Search code examples
rvcf-variant-call-format

Wildcards to read every file with the same extension in an R loop


I am trying to read some vcf files in R using a for loop. What I do is to loop through each sample ID in my sample list and then create a variable for each sample to which I assign its corresponding vcf.

I have a directory named as each sample ID, in which there is just one vcf (but the name of each vcf is different from its corresponding sample ID).

for(i in sampleList){
nam <- paste(i, '_vcf', sep="")
assign(nam, readVcf(i/*.vcf, 'hg19'))
}

The problem is that the name of each vcf is different for each sample, and is also different from the sample ID, so I am not sure which command should I use to read it. I would like to do something as *.vcf which would work, for example, in a bash script. How can I do this in R?


Solution

  • There is a function to get a list of files in a given directory.

    Let sampleList <- c(12345, 4711, 1337).

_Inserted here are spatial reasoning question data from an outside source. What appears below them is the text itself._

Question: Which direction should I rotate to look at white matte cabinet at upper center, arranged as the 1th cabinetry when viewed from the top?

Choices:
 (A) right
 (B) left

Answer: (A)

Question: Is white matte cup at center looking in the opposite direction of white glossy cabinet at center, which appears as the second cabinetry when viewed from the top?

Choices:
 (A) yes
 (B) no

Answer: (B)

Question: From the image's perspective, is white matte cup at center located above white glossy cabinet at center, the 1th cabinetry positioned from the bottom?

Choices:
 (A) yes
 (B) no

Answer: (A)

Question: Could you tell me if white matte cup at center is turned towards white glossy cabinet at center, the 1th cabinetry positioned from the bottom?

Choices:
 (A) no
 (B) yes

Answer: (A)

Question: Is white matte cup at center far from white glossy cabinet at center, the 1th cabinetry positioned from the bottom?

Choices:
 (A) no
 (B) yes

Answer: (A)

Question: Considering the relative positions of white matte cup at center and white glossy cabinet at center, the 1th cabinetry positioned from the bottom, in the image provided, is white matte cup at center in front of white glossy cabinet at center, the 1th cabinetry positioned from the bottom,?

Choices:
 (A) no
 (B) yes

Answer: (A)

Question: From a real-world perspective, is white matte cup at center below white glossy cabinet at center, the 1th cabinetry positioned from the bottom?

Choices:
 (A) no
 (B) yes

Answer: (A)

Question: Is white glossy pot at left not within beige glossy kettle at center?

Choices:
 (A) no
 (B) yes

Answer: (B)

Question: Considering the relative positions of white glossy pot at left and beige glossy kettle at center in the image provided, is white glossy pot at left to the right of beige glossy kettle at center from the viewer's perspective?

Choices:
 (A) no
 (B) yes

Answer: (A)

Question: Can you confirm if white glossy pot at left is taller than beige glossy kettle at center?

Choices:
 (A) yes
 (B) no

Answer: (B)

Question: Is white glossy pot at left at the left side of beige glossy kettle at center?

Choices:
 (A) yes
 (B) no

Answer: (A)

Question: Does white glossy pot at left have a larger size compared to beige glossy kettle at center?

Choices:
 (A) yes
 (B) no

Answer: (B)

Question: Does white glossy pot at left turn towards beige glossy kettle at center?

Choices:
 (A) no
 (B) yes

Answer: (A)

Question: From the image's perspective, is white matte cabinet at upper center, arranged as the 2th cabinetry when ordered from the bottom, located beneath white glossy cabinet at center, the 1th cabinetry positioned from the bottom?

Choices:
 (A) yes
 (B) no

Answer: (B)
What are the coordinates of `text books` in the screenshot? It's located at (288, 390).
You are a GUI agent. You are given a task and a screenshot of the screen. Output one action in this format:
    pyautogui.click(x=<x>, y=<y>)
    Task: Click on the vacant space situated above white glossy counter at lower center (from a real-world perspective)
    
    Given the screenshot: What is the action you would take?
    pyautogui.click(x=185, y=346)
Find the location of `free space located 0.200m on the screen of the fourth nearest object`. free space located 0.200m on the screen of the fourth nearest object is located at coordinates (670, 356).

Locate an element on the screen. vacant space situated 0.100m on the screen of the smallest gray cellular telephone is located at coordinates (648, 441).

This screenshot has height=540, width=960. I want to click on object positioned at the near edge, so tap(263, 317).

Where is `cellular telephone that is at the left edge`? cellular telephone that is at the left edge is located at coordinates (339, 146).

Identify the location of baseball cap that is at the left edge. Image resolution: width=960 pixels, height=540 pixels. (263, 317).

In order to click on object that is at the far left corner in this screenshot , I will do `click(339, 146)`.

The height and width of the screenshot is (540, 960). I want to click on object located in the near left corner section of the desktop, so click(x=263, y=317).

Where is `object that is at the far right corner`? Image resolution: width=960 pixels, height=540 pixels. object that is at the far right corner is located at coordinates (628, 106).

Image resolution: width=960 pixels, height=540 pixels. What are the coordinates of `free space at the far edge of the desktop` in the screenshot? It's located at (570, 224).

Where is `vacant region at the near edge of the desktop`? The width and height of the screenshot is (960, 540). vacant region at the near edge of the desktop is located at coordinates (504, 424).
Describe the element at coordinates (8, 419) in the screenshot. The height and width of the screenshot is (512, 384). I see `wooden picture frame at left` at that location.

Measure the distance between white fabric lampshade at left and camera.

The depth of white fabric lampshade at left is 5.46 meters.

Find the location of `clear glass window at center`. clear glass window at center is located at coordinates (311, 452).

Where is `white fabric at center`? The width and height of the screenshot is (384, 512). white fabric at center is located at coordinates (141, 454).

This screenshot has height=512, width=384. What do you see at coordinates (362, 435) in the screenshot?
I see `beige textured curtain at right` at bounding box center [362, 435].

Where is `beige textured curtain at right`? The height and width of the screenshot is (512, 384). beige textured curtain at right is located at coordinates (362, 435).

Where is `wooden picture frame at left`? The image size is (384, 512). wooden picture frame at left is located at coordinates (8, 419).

Assuming your structure is something like

    O:/12345_vcf/secret1.vcf
    O:/4711_vcf/foo.vcf
    O:/1337_vcf/bar.vcf
    

    and you don't know the name of your files, but there is only one .vcf inside every directory.

    for (i in sampleList){ 
        directory <- paste0("O:/", i, "_vcf")
        filename  <- list.files(directory, ".vcf")  # if there are more than one vcf's, there are better ways
        nam       <- readVcf(paste0(directory, filename, sep="/"))
    }
    

    I don't know the meaning of hg19 so i ignored it. Please use it, if necessary.